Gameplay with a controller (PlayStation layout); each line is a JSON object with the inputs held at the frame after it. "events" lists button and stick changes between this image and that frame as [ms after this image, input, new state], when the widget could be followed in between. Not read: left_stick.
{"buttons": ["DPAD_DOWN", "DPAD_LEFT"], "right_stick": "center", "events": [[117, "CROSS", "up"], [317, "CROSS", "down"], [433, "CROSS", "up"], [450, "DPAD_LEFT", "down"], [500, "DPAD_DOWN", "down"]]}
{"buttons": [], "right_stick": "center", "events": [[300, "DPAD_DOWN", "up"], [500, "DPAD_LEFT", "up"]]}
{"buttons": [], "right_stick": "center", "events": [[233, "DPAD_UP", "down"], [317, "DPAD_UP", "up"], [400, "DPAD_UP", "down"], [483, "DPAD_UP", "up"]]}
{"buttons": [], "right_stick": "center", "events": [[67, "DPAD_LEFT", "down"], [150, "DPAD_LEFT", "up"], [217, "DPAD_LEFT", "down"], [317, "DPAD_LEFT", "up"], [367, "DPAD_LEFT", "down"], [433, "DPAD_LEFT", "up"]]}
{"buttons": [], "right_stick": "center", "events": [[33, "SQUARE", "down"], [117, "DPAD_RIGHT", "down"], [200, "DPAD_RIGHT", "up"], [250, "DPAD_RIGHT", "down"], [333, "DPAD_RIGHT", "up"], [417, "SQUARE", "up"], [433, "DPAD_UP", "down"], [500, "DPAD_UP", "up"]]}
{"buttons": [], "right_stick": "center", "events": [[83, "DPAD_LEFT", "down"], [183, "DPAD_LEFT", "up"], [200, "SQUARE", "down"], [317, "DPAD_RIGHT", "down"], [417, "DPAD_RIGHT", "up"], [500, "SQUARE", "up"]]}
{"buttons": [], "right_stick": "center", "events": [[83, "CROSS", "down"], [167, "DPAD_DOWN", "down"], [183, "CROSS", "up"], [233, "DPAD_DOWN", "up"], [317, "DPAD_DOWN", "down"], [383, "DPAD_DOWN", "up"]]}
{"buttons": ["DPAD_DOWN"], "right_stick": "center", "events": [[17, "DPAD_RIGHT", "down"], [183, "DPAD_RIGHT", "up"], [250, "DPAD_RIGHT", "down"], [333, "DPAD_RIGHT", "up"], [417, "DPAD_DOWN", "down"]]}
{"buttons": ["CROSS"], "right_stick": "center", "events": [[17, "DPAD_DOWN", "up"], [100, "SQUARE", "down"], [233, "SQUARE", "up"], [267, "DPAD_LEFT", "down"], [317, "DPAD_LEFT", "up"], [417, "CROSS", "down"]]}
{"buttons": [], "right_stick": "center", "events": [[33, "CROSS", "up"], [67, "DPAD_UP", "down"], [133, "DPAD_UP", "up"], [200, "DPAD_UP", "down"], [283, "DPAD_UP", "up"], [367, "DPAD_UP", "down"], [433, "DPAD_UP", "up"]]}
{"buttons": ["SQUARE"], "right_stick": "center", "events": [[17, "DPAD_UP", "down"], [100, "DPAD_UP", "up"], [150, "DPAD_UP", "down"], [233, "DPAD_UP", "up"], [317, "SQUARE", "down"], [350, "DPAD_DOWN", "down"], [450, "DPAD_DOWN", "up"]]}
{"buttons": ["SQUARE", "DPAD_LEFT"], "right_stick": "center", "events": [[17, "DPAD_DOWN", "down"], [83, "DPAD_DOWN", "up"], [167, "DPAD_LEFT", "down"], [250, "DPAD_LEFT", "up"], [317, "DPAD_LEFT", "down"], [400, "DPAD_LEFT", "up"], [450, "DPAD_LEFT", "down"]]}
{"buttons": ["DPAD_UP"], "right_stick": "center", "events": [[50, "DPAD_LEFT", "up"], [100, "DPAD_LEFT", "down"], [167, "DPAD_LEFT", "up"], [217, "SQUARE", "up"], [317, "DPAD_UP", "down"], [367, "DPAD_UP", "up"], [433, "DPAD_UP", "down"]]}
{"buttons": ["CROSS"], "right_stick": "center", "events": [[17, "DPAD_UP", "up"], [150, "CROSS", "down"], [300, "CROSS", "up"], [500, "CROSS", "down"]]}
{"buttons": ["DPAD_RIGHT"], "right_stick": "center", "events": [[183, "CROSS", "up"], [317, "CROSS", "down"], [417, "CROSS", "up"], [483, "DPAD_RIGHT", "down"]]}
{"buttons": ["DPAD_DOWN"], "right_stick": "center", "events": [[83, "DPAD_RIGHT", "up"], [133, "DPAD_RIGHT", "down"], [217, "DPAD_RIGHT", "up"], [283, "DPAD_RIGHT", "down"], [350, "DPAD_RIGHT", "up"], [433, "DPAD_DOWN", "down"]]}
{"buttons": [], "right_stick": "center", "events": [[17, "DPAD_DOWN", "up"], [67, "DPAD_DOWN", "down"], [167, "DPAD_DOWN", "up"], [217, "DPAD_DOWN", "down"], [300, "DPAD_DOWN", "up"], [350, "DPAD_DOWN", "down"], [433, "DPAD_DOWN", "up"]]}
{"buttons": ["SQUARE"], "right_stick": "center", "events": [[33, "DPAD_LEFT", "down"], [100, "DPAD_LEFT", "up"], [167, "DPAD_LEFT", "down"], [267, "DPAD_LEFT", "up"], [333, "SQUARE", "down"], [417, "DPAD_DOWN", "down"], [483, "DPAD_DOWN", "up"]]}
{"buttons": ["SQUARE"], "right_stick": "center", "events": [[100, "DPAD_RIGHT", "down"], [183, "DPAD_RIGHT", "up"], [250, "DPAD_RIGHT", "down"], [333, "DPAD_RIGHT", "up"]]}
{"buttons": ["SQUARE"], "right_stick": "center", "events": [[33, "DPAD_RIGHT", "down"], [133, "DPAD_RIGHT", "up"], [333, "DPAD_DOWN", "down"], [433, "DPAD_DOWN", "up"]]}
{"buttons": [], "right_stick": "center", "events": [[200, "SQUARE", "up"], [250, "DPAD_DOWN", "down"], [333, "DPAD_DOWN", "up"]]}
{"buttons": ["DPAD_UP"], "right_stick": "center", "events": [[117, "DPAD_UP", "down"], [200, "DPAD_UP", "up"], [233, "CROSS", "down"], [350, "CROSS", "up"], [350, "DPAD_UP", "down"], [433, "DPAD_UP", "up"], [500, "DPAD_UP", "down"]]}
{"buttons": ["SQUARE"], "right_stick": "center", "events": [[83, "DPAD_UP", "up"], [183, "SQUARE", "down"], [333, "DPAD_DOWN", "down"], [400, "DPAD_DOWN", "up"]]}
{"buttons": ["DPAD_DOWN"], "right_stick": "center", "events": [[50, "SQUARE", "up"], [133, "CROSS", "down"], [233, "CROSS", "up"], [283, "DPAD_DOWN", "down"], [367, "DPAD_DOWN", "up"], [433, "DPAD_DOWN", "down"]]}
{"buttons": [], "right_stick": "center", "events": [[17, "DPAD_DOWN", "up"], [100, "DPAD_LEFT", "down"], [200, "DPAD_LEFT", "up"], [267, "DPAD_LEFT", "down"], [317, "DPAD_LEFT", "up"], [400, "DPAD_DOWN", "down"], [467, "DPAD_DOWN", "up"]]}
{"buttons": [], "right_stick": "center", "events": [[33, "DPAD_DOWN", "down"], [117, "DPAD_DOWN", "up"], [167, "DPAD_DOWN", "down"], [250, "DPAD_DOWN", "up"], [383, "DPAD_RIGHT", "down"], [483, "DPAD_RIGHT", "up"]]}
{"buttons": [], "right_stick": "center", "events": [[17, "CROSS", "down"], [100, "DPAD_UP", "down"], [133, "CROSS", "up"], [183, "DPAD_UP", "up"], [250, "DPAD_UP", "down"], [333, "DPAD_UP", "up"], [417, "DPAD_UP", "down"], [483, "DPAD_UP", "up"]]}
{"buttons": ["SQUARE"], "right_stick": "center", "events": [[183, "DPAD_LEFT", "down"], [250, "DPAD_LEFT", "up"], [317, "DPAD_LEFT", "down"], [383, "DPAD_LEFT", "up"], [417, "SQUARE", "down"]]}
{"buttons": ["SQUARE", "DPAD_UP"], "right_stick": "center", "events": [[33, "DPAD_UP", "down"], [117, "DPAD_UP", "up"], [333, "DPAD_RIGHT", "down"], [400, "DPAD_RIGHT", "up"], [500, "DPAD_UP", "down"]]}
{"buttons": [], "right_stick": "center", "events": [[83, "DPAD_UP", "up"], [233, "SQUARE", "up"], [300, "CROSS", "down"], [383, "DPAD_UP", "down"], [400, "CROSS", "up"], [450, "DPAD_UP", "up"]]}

****************

*Description of the task*. Looking at the entries above, state the number of lines that contain "CROSS" and add nothing more.

*Reply*. 10